New Delhi: Noida Toll Bridge Company Limited (NTBCL) reported a sharp turnaround in its financial performance for the third quarter of FY26, posting a consolidated profit after tax of ₹15.48 crore, aided by higher advertising income and a one-time exceptional gain.
The IL&FS Group company’s consolidated revenue for Q3FY26 stood at ₹23.28 crore, compared with ₹10.30 crore in the same quarter last year, marking a 126% year-on-year growth. Excluding a one-time exceptional income of ₹11.44 crore, revenue growth stood at 14.95%, the company said following its board meeting on Thursday.
In the year-ago quarter, NTBCL had reported a loss of ₹238.36 crore, largely due to an impairment charge of ₹232 crore on intangible assets.
Standalone Performance
On a standalone basis, NTBCL reported profit after tax of ₹15.23 crore in Q3FY26, compared with a loss of ₹4.68 crore in the corresponding quarter last year. Standalone revenue also rose 126% year-on-year to ₹23.28 crore, supported primarily by advertising income.

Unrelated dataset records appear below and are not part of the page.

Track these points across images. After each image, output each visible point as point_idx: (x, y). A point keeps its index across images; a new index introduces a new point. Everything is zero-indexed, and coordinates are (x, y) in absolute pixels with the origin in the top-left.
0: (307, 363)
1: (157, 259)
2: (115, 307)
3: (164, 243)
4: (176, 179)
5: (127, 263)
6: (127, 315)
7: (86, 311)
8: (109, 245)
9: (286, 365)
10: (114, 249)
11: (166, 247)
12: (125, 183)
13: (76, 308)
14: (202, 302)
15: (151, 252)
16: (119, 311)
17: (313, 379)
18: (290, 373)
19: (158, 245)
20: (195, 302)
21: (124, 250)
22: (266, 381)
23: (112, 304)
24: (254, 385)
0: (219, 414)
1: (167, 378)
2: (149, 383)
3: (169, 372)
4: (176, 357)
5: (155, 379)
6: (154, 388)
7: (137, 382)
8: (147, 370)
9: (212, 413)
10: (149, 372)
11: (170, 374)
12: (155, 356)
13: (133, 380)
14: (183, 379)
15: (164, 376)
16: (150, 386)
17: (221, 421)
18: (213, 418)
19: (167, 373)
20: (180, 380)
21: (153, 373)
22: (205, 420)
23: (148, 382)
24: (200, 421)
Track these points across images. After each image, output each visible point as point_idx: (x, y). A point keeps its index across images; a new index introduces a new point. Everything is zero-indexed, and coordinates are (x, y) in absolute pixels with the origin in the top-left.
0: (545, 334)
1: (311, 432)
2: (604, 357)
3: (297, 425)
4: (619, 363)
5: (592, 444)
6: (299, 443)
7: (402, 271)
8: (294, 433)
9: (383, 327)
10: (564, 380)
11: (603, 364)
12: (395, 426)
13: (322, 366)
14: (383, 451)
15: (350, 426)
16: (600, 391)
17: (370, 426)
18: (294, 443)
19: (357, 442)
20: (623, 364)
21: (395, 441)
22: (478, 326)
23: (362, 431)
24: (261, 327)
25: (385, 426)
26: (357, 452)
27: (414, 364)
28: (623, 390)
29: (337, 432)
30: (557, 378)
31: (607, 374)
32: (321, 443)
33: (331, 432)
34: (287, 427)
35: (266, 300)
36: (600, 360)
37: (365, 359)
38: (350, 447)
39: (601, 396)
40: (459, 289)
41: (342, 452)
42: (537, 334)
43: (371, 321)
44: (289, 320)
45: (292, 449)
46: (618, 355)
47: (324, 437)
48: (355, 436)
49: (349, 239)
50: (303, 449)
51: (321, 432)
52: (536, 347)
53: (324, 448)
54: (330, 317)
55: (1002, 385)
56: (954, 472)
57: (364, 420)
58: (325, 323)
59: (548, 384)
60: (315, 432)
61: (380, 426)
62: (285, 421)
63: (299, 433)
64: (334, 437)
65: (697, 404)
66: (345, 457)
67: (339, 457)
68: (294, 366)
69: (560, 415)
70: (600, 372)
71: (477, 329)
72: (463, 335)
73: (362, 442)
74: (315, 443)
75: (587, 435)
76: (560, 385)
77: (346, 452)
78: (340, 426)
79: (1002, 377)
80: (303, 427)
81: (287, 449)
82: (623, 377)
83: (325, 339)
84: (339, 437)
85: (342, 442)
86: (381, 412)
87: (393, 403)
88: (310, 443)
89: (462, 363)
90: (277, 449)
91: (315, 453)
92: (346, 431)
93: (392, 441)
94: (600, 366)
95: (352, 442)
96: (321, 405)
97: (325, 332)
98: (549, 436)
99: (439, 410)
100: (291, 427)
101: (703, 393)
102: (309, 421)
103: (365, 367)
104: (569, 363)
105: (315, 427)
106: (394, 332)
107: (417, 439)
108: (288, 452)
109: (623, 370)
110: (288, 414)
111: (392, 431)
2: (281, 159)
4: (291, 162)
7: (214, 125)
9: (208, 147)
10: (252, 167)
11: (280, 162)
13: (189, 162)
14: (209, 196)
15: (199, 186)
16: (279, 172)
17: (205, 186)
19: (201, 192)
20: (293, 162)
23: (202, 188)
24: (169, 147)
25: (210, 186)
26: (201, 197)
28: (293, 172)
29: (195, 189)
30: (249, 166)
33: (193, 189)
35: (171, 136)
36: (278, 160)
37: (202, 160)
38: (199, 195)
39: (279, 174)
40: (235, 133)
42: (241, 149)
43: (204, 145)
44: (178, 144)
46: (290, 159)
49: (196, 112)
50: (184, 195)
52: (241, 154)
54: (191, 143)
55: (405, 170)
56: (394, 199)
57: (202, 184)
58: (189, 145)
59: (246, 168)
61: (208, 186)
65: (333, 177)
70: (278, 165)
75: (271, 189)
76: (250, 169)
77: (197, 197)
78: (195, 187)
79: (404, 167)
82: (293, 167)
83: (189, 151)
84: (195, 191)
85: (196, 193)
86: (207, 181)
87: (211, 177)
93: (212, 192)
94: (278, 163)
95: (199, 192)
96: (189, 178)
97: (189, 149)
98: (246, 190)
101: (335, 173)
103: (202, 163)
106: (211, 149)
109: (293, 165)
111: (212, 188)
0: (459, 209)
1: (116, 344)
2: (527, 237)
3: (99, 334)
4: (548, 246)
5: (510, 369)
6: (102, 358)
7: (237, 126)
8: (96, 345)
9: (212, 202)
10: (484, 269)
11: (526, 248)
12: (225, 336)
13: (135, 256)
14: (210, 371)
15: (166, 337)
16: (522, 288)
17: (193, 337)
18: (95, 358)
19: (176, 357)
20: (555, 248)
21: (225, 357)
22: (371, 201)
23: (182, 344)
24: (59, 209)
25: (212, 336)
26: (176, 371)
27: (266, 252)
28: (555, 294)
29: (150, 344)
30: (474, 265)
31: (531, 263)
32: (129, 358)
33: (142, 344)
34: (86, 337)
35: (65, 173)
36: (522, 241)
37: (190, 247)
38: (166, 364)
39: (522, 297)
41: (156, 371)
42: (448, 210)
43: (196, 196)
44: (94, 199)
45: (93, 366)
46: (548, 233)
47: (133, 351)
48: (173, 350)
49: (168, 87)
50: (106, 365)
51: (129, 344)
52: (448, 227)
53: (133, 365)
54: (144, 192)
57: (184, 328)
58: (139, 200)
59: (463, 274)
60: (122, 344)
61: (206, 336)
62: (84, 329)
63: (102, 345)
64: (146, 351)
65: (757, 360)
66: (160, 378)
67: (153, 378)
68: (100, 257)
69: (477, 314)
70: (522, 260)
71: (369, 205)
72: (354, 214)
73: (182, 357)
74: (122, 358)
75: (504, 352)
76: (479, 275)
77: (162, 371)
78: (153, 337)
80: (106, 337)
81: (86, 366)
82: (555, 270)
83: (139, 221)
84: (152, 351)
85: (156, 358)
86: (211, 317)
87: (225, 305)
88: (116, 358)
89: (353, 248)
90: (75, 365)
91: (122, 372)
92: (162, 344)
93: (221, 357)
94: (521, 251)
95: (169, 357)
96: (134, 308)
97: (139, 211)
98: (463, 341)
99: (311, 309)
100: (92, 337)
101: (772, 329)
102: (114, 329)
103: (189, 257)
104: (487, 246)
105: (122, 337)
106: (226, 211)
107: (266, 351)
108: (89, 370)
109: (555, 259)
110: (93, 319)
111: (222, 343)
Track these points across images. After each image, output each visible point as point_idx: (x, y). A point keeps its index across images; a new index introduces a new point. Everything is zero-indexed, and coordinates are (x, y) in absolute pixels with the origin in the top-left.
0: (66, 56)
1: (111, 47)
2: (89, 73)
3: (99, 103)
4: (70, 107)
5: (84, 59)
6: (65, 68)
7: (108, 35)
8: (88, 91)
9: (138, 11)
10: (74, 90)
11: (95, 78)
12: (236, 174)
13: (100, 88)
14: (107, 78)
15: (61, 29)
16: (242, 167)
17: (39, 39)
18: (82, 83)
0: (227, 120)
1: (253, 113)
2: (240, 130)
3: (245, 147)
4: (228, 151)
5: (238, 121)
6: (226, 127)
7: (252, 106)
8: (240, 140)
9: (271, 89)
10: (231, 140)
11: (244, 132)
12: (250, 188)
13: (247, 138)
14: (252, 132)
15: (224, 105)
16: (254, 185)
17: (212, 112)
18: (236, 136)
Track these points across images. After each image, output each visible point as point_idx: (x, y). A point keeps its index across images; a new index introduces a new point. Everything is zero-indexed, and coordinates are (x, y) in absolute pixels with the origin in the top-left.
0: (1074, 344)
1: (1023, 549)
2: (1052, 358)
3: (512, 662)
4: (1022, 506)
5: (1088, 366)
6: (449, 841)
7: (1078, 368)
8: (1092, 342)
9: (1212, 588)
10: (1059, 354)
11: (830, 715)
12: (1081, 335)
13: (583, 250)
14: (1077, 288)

Advertising continued to be the company’s key revenue stream, funding routine operations, safety measures, maintenance work, and statutory payments to the NOIDA Authority. During the nine months ended December 2025, NTBCL shared ₹2.55 crore with the NOIDA Authority from advertising revenue, in line with the concession agreement.
Operations and Maintenance
The company reiterated its commitment to maintaining the DND Flyway, which caters to over 2.5 lakh commuters daily. During the period, NTBCL undertook multiple repair works including bituminous concrete, SDBC works, micro-surfacing, and other carriageway repairs.
As part of the second phase of its upgradation programme, NTBCL awarded contracts and commenced preparatory activities in October 2025. However, GRAP-IV restrictions led to a delay of nearly five weeks, pushing execution timelines into December.
Subject to the lifting of restrictions, the company expects the upgradation work to be completed within approximately five weeks, extending the timeline to March 2026.
The Board was also informed about the appointment of an external consultant to conduct a comprehensive assessment of long-term operating and maintenance requirements of the Flyway.
Legal Update on Advertising Revenue
The Board took note of the continuation of interim relief granted by the Delhi High Court, which has restrained the NOIDA Authority from taking coercive action against NTBCL in connection with its demand to halt advertisement displays and recover over ₹100 crore in alleged licence fees.
The matter, last heard on January 16, 2026, is now listed for hearing on April 27, 2026. NTBCL reiterated that advertising revenue remains lawful and essential following the suspension of toll collection in 2016.
The company reaffirmed its commitment to protecting the interests of over 60,000 retail shareholders, who together hold nearly 70% of its equity, while maintaining transparency and regulatory compliance.